Exhaust emission rule will backfire: IMVDA
BACKWARDS STEP: Import car dealers Graham Haworth (right) and Doug Rushbrooke unloading a new shipment of imported vehicles for their Te Awamutu yards. 186071AD
By Dean Taylor
Experienced Te Awamutu car dealers Graham Haworth and Doug Rushbrooke are putting their weight behind submissions against new exhaust emission standards. They say if the standards are made law, the industry could return to the ‘bad old days’ of high vehicle prices and an ageing fleet.
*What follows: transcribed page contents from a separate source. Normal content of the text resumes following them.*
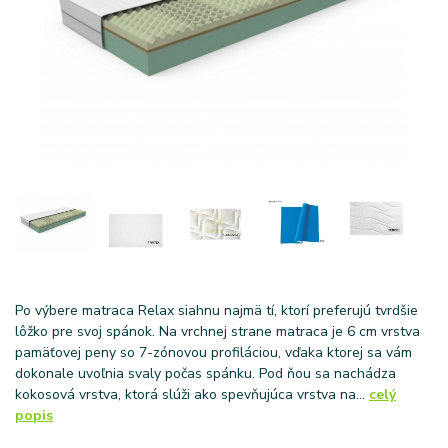
Po výbere matraca Relax siahnu najmä tí, ktorí preferujú tvrdšie
lôžko pre svoj spánok. Na vrchnej strane matraca je 6 cm vrstva
pamäťovej peny so 7-zónovou profiláciou, vďaka ktorej sa vám
dokonale uvoľnia svaly počas spánku. Pod ňou sa nachádza
kokosová vrstva, ktorá slúži ako spevňujúca vrstva na...
celý
popis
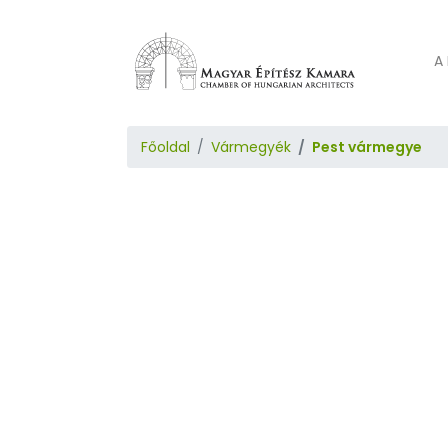
A 
Főoldal
Vármegyék
Pest vármegye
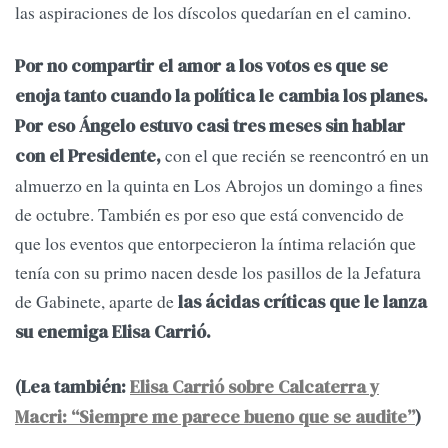
las aspiraciones de los díscolos quedarían en el camino.
Por no compartir el amor a los votos es que se
enoja tanto cuando la política le cambia los planes.
Por eso Ángelo estuvo casi tres meses sin hablar
con el que recién se reencontró en un
con el Presidente,
almuerzo en la quinta en Los Abrojos un domingo a fines
de octubre. También es por eso que está convencido de
que los eventos que entorpecieron la íntima relación que
tenía con su primo nacen desde los pasillos de la Jefatura
de Gabinete, aparte de
las ácidas críticas que le lanza
su enemiga Elisa Carrió.
(Lea también:
Elisa Carrió sobre Calcaterra y
Macri: “Siempre me parece bueno que se audite”
)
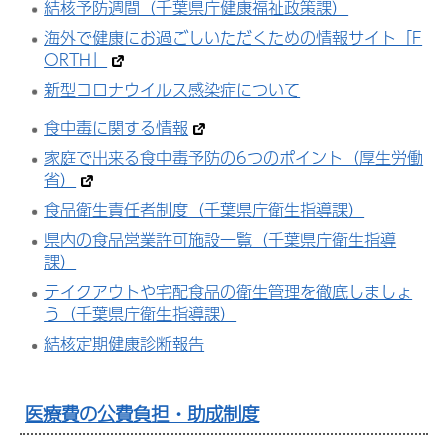
結核予防週間（千葉県庁
健康福祉政策
課）
海外で健康にお過ごしいただくための情報サイト「F
ORTH」
新型コロナウイルス感染症について
食中毒に関する情報
家庭で出来る食中毒予防の6つのポイント（厚生労働
省）
食品衛生責任者制度（千葉県庁衛生指導課）
県内の食品営業許可施設一覧（千葉県庁衛生指導
課）
テイクアウトや宅配食品の衛生管理を徹底しましょ
う（千葉県庁衛生指導課）
結核定期健康診断報告
医療費の公費負担・助成制度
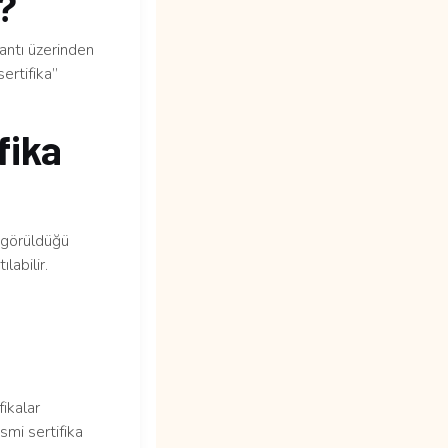
m?
lantı üzerinden
ertifika”
fika
n görüldüğü
labilir.
fikalar
smi sertifika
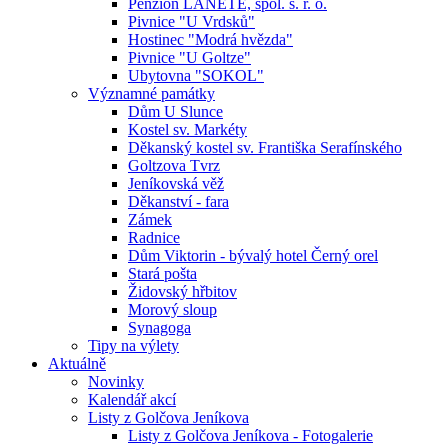
Penzion LANETE, spol. s. r. o.
Pivnice "U Vrdsků"
Hostinec "Modrá hvězda"
Pivnice "U Goltze"
Ubytovna "SOKOL"
Významné památky
Dům U Slunce
Kostel sv. Markéty
Děkanský kostel sv. Františka Serafínského
Goltzova Tvrz
Jeníkovská věž
Děkanství - fara
Zámek
Radnice
Dům Viktorin - bývalý hotel Černý orel
Stará pošta
Židovský hřbitov
Morový sloup
Synagoga
Tipy na výlety
Aktuálně
Novinky
Kalendář akcí
Listy z Golčova Jeníkova
Listy z Golčova Jeníkova - Fotogalerie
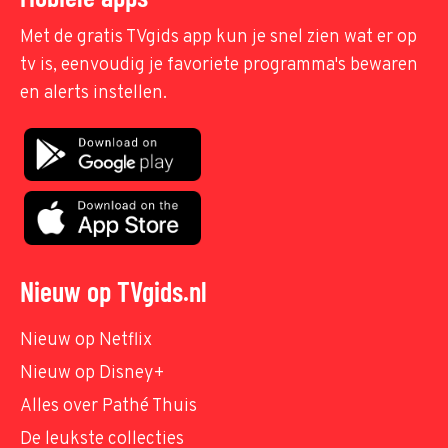
Met de gratis TVgids app kun je snel zien wat er op
tv is, eenvoudig je favoriete programma's bewaren
en alerts instellen.
Nieuw op TVgids.nl
Nieuw op Netflix
Nieuw op Disney+
Alles over Pathé Thuis
De leukste collecties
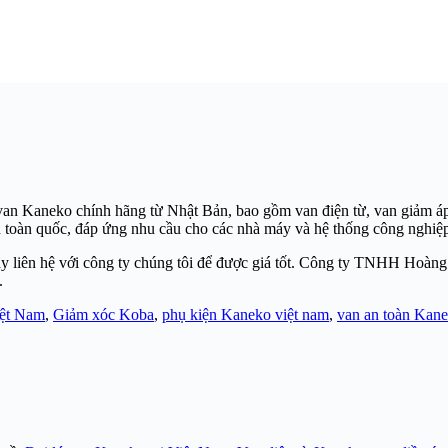
an Kaneko chính hãng từ Nhật Bản, bao gồm van điện từ, van giảm áp v
h toàn quốc, đáp ứng nhu cầu cho các nhà máy và hệ thống công nghiệ
y liên hệ với công ty chúng tôi để được giá tốt. Công ty TNHH Hoàng T
.
iệt Nam
,
Giảm xóc Koba
,
phụ kiện Kaneko việt nam
,
van an toàn Kan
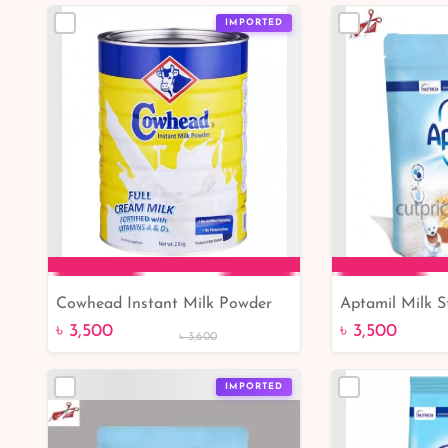
IMPORTED
Cowhead Instant Milk Powder
Aptamil Milk S
Add to Cart
Add 
2.5kg
৳ 3,500
৳ 3,500
৳ 3,600
IMPORTED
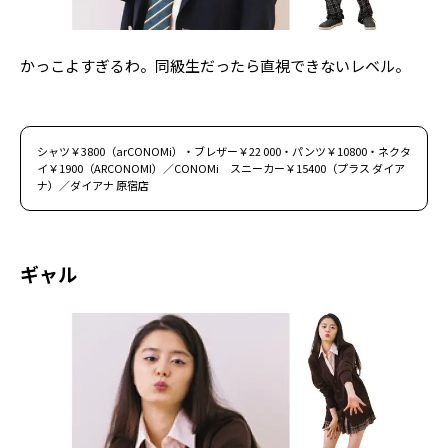
Follow us
かっこよすぎるわ。同級生だったら直視できないレベル。
ST member
新規会員登録・ログイン
シャツ￥3800（arCONOMi）・ブレザー￥22 000・パンツ￥10800・ネクタ
イ￥1900（ARCONOMI）／CONOMi スニーカー￥15400（プラス ダイア
ナ）／ダイアナ 原宿店
ギャル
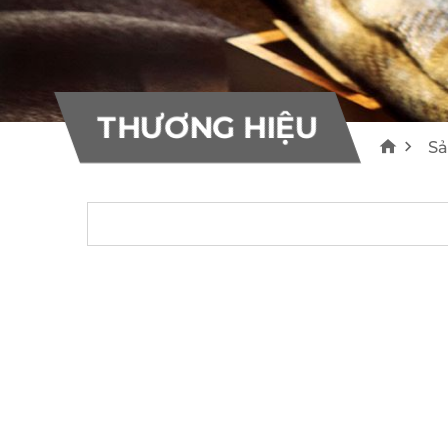
10
10
Bơm bê tông Everdigm
Máy rải nhựa Voegele
THƯƠNG HIỆU
55
22
THƯƠNG HIỆU
S
Khác
0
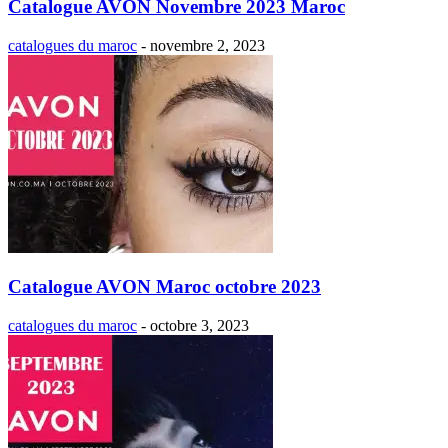
Catalogue AVON Novembre 2023 Maroc
catalogues du maroc
-
novembre 2, 2023
Catalogue AVON Maroc octobre 2023
catalogues du maroc
-
octobre 3, 2023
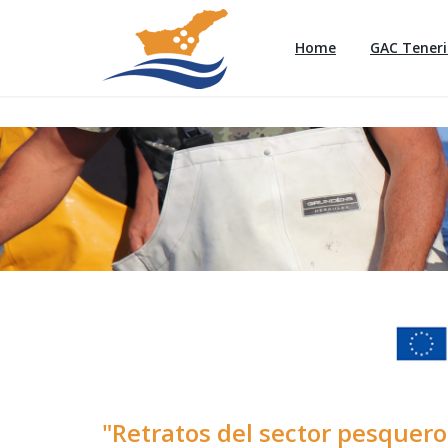
Home
GAC Teneri
"Retratos del sector pesquero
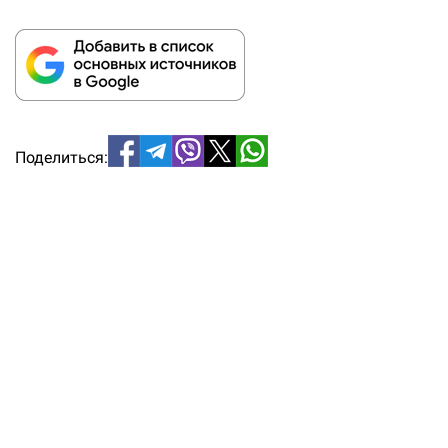
Поделиться:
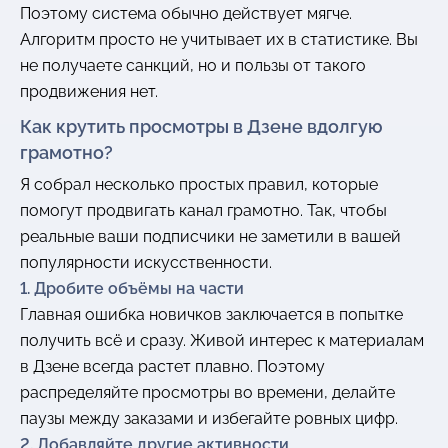
Поэтому система обычно действует мягче.
Алгоритм просто не учитывает их в статистике. Вы
не получаете санкций, но и пользы от такого
продвижения нет.
Как крутить просмотры в Дзене вдолгую
грамотно?
Я собрал несколько простых правил, которые
помогут продвигать канал грамотно. Так, чтобы
реальные ваши подписчики не заметили в вашей
популярности искусственности.
1. Дробите объёмы на части
Главная ошибка новичков заключается в попытке
получить всё и сразу. Живой интерес к материалам
в Дзене всегда растет плавно. Поэтому
распределяйте просмотры во времени, делайте
паузы между заказами и избегайте ровных цифр.
2. Добавляйте другие активности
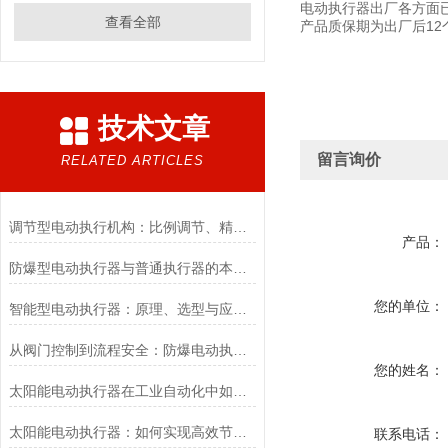
电动执行器出厂各方面
查看全部
产品质保期为出厂后1
技术文章
留言询价
RELATED ARTICLES
调节型电动执行机构：比例调节、精度控制要点
产品：
防爆型电动执行器与普通执行器的本质区别
您的单位：
智能型电动执行器：原理、选型与应用场景全解析
从阀门控制到流程安全：防爆电动执行器的关键作用
您的姓名：
太阳能电动执行器在工业自动化中如何提高效率
太阳能电动执行器：如何实现高效节能的自动化控制？
联系电话：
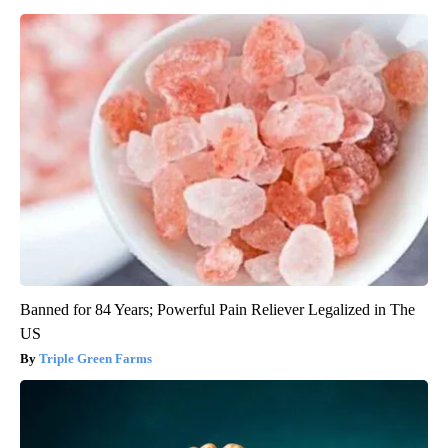
Banned for 84 Years; Powerful Pain Reliever Legalized in The
US
Triple Green Farms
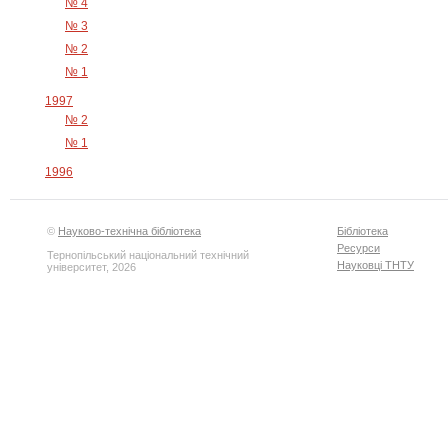
№ 4
№ 3
№ 2
№ 1
1997
№ 2
№ 1
1996
©
Науково-технічна бібліотека
Бібліотека
Ресурси
Тернопільський національний технічний
Науковці ТНТУ
університет, 2026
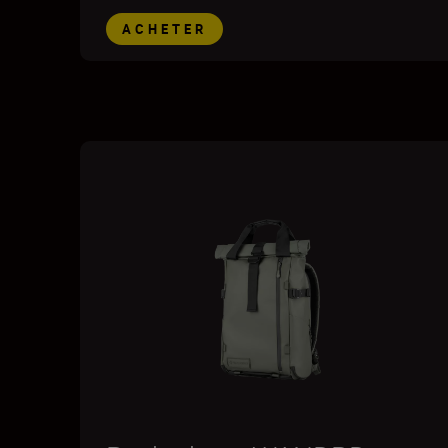
ACHETER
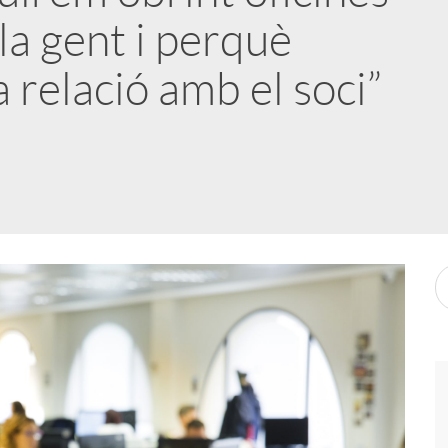
la gent i perquè
a relació amb el soci”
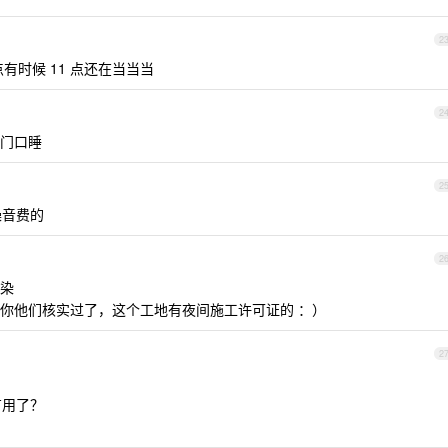
2
点有时候 11 点还在当当当
2
门口睡
2
噪音费的
2
染
你他们核实过了，这个工地有夜间施工许可证的 ：）
2
有用了？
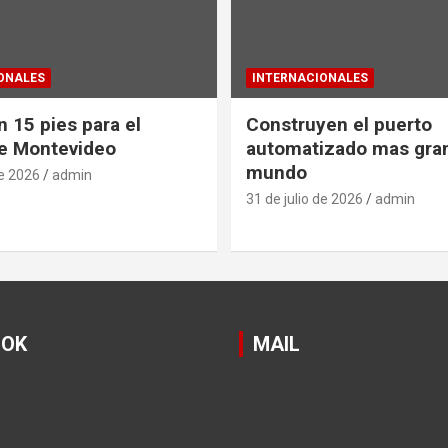
ONALES
INTERNACIONALES
 15 pies para el
Construyen el puerto
e Montevideo
automatizado mas gra
mundo
de 2026
admin
31 de julio de 2026
admin
OOK
MAIL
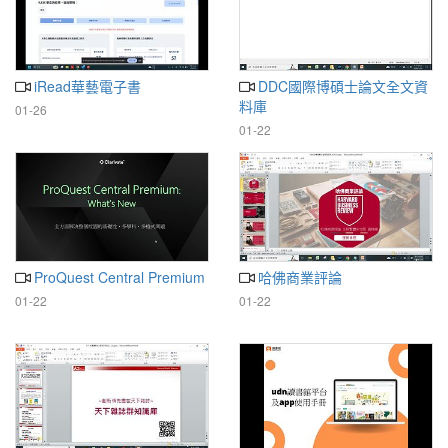
iRead華藝電子書
DDC國際博碩士論文全文資
料庫
01-26
01-22
ProQuest Central Premium
哈佛商業評論
01-22
01-22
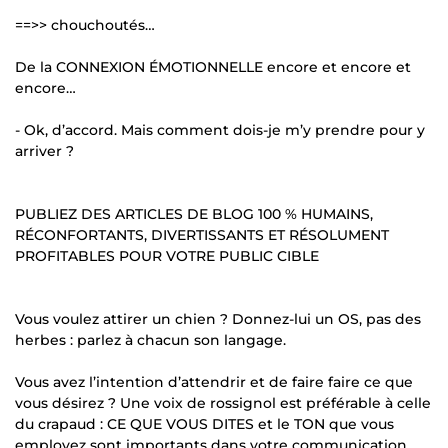
==>> chouchoutés…
De la CONNEXION ÉMOTIONNELLE encore et encore et
encore…
- Ok, d’accord. Mais comment dois-je m’y prendre pour y
arriver ?
PUBLIEZ DES ARTICLES DE BLOG 100 % HUMAINS,
RÉCONFORTANTS, DIVERTISSANTS ET RÉSOLUMENT
PROFITABLES POUR VOTRE PUBLIC CIBLE
Vous voulez attirer un chien ? Donnez-lui un OS, pas des
herbes : parlez à chacun son langage.
Vous avez l’intention d’attendrir et de faire faire ce que
vous désirez ? Une voix de rossignol est préférable à celle
du crapaud : CE QUE VOUS DITES et le TON que vous
employez sont importants dans votre communication.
The Government has proposed tough new exhaust emission standards for the New Zealand fleet of vehicles, which it says will help clean up the country.
Members of the Independent Motor Vehicle Dealers Association (IMVDA) say the result will be higher vehicle prices and no positive effect on the environment.
The new proposals were announced in May by Associate Transport Minister Judith Tizard and Minister for Transport Safety Harry Duynhoven. They say they are aimed at improving air quality and public health by reducing harmful vehicle emissions.
A 2002 Ministry of Transport report showed around 400 people died prematurely each year from vehicle exhaust emissions. Their aim is to combat this by requiring all vehicles to meet the tougher standards when they are first registered on New Zealand roads. This would mean used imports would need to meet the required standards.
But IMVDA chief executive David Vinsen says the result would be an immediate restriction on used imports, reducing availability and choice of cars, 4WDs and commercial vehicles. He predicts a 95% reduction in used commercial numbers and 50% for cars, resulting in huge price increases. It is expected the replacement for a basic used import in the popular $9000 to $10,000 range would cost $15,000 to $16,000. Truck prices are expected to double.
As a result most Kiwis will not be able to afford to upgrade, so will keep their current vehicle for longer. The national fleet will age and create more pollution, not less as the Government wants.
Unbelievably these fears are backed by the Government’s own experts. The Ministry of Transport commissioned consulting firm COVEC to evaluate the impact of the rule. Their best possible scenario, where every potential buyer upgrades to a conforming vehicle, shows an environmental improvement of less than 0.5%. The most likely scenario where half the potential buyers upgrade, and the rest drive an ageing fleet, results in a 2.5% increase in pollution.
The IMVDA believes the motor trade can work with the Government to achieve the desired result in a more positive manner simply by working on getting older vehicles off the road by making replacement more accessible.
Mr Haworth’s business, Watson Haworth Motors has been involved in the used import business for many years. He says in the days of high prices people were spending six months salary to buy a standard four door, two litre, four speed saloon with no air conditioning, no electrics, no air bags, no ABS braking systems or other technological safety features apart from seat belts. Now buyers can spend three months salary and buy a good family saloon with all those features, and more. He says the country’s fleet has improved over the years as a result of used imports, and the new proposal is a giant step backwards.
Mr Rushbrooke owns and operates TASS. His family is an automotive institution in Te Awamutu. He says the new law is flawed in many ways, and the negative implications far outweigh any possible benefits. Mr Rushbrooke says the industry’s infrastructure could be seriously undermined if this law came into effect - wasting years of work and costing jobs. Secondly he says New Zealand has a huge number of trade and service people using economical, small commercial diesel vehicles. These vehicles are most likely to be worst affected by a law change, so any dramatic increases in replacement prices will be passed on to end users and drive up inflation.
The final point is that every vehicle taken off the road requires energy use to break down the unwanted vehicle. Mr Rushbrooke believes that the energy used to dismantle, crush, recycle or destroy non-complying vehicles could exceed any environmental saving.